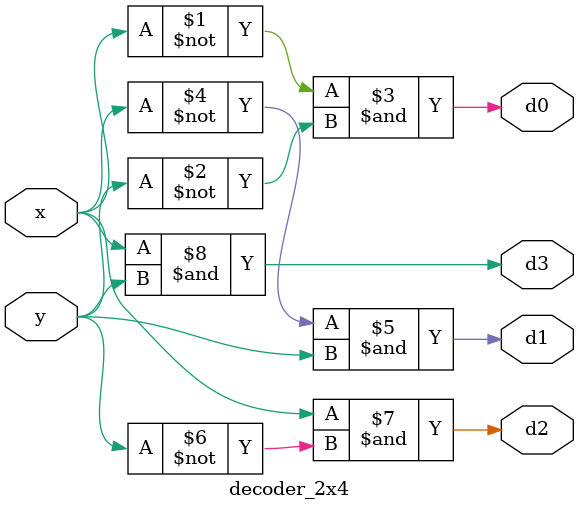
<source format=v>
`timescale 1ns / 1ps


module decoder_2x4(
    input x,y,
    output d0,d1,d2,d3
    );
    assign d0 = ~x&~y;
    assign d1 = ~x&y;
    assign d2 = x&~y;
    assign d3 = x&y;
endmodule

</source>
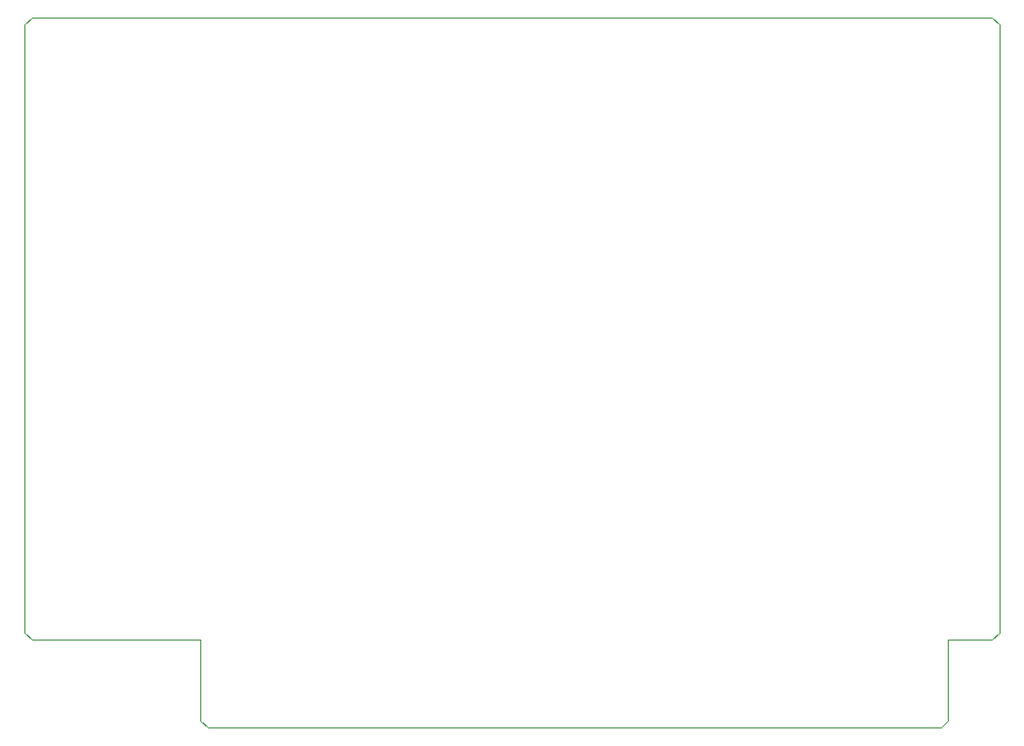
<source format=gbr>
G04 #@! TF.GenerationSoftware,KiCad,Pcbnew,5.1.5+dfsg1-2build2*
G04 #@! TF.CreationDate,2020-11-19T16:33:02-05:00*
G04 #@! TF.ProjectId,Apple2IORPi,4170706c-6532-4494-9f52-50692e6b6963,0.1*
G04 #@! TF.SameCoordinates,Original*
G04 #@! TF.FileFunction,Profile,NP*
%FSLAX46Y46*%
G04 Gerber Fmt 4.6, Leading zero omitted, Abs format (unit mm)*
G04 Created by KiCad (PCBNEW 5.1.5+dfsg1-2build2) date 2020-11-19 16:33:02*
%MOMM*%
%LPD*%
G04 APERTURE LIST*
%ADD10C,0.050000*%
G04 APERTURE END LIST*
D10*
X191770000Y-111125000D02*
X191770000Y-58420000D01*
X123190000Y-119380000D02*
X186690000Y-119380000D01*
X122555000Y-118745000D02*
X123190000Y-119380000D01*
X122555000Y-111760000D02*
X122555000Y-118745000D01*
X107950000Y-111760000D02*
X122555000Y-111760000D01*
X107315000Y-111125000D02*
X107950000Y-111760000D01*
X107315000Y-58420000D02*
X107315000Y-111125000D01*
X107950000Y-57785000D02*
X107315000Y-58420000D01*
X191135000Y-57785000D02*
X107950000Y-57785000D01*
X191770000Y-58420000D02*
X191135000Y-57785000D01*
X191135000Y-111760000D02*
X191770000Y-111125000D01*
X187325000Y-111760000D02*
X191135000Y-111760000D01*
X187325000Y-118745000D02*
X187325000Y-111760000D01*
X186690000Y-119380000D02*
X187325000Y-118745000D01*
M02*

</source>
========================================================================
→ Directions for this task
Restate precisely, and with nothing added, the lines from the one with "X191135000Y-111760000D01*" through the final line of the material.

→ Answer section
X191135000Y-111760000D01*
X187325000Y-118745000D02*
X187325000Y-111760000D01*
X186690000Y-119380000D02*
X187325000Y-118745000D01*
M02*

</source>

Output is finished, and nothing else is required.